Dear S.T.: I understand your situation, but you really have to see a doctor. Make arrangements for delayed payments, if necessary. I can give you only a guess.

I think you have erythema (AIR-uh-THEME-uh) nodosum, an outbreak of tender, small, red bumps on the lower legs. It is sort of an allergic reaction.

Infections are one cause. A previous bout with strep is high on the list of infections that produce it. Did you have a sore throat before the outbreak? Fungal infections also can trigger it.

In the Southwest United States, a fungal infection called Valley Fever is a frequent cause. A large number of other bacteria and fungi can cause it. It’s also seen in illnesses not due to infections. Ulcerative colitis is an example. A somewhat-mysterious illness called sarcoidosis is another cause.

Drugs can bring it on. Sulfa medicines and birth-control pills are two that often are implicated

This is only a partial list of causes. That’s why it’s so important to see a doctor.

Treatment involves treating an underlying cause, if one is found. If a cause cannot be determined, then the anti-inflammatory medicines such as indomethacin and naproxen usually can suppress an outbreak. Liquid potassium iodide is another effective treatment.

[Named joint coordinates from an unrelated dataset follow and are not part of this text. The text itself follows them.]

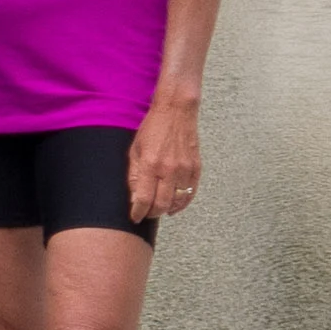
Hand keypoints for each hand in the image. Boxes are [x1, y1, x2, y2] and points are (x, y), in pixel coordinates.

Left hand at [127, 96, 201, 221]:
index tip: (135, 217)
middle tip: (146, 214)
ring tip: (158, 209)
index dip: (139, 212)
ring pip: (178, 202)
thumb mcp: (135, 150)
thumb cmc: (153, 128)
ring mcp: (185, 170)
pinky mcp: (196, 168)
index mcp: (151, 164)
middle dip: (152, 213)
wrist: (176, 111)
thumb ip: (134, 175)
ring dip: (167, 210)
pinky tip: (174, 206)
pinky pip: (190, 193)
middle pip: (162, 204)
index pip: (145, 198)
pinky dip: (182, 203)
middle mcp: (169, 169)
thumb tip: (135, 197)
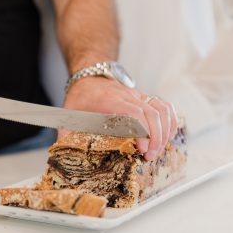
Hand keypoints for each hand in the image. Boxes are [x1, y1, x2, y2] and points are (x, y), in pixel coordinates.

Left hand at [62, 77, 177, 160]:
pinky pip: (164, 106)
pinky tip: (168, 136)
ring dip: (165, 130)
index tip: (141, 149)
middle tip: (150, 156)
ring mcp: (137, 96)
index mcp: (107, 101)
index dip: (141, 131)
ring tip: (158, 150)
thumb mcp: (68, 114)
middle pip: (151, 113)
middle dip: (155, 137)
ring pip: (161, 108)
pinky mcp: (143, 98)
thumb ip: (65, 134)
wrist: (89, 76)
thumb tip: (61, 155)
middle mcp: (126, 96)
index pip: (132, 112)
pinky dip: (170, 121)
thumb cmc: (80, 97)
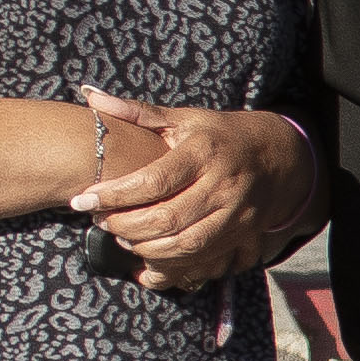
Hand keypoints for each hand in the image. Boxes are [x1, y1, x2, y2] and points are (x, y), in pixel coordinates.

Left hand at [72, 88, 317, 291]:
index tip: (83, 200)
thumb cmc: (219, 135)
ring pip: (183, 246)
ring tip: (121, 238)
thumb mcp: (183, 118)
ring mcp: (235, 215)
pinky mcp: (240, 236)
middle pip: (166, 219)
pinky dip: (170, 264)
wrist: (276, 157)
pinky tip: (147, 256)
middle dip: (125, 226)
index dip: (114, 194)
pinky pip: (200, 261)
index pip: (153, 180)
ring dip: (144, 248)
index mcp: (204, 152)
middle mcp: (223, 186)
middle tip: (101, 222)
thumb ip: (136, 112)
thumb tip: (89, 96)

Dear Dr. Roach: Milk, cheese and most other dairy products give me cramps and diarrhea. I can’t get enough calcium without them. I’m told calcium tablets aren’t absorbed, and they’re bad for you. What can I do?

E.T.

Dear E.T.: You probably have lactose intolerance. Lactose is milk sugar. The digestive tract contains lactase, an enzyme needed to digest lactose. Such a deficiency is somewhat common with age. Lactase comes in pills that can be taken prior to eating dairy products. Many dairy products, including milk, are pretreated with it. Yogurt is rich in calcium and often is tolerated by people with the lactose-intolerance problem.

Calcium tablets are absorbed. As far as being a health hazard, they’re really not. You must have heard the recent suggestion that they are involved in heart disease.

If you take vitamin D along with calcium, the risk of heart disease disappears. You need 1,200 mg of calcium a day and 1,000 IU of vitamin D.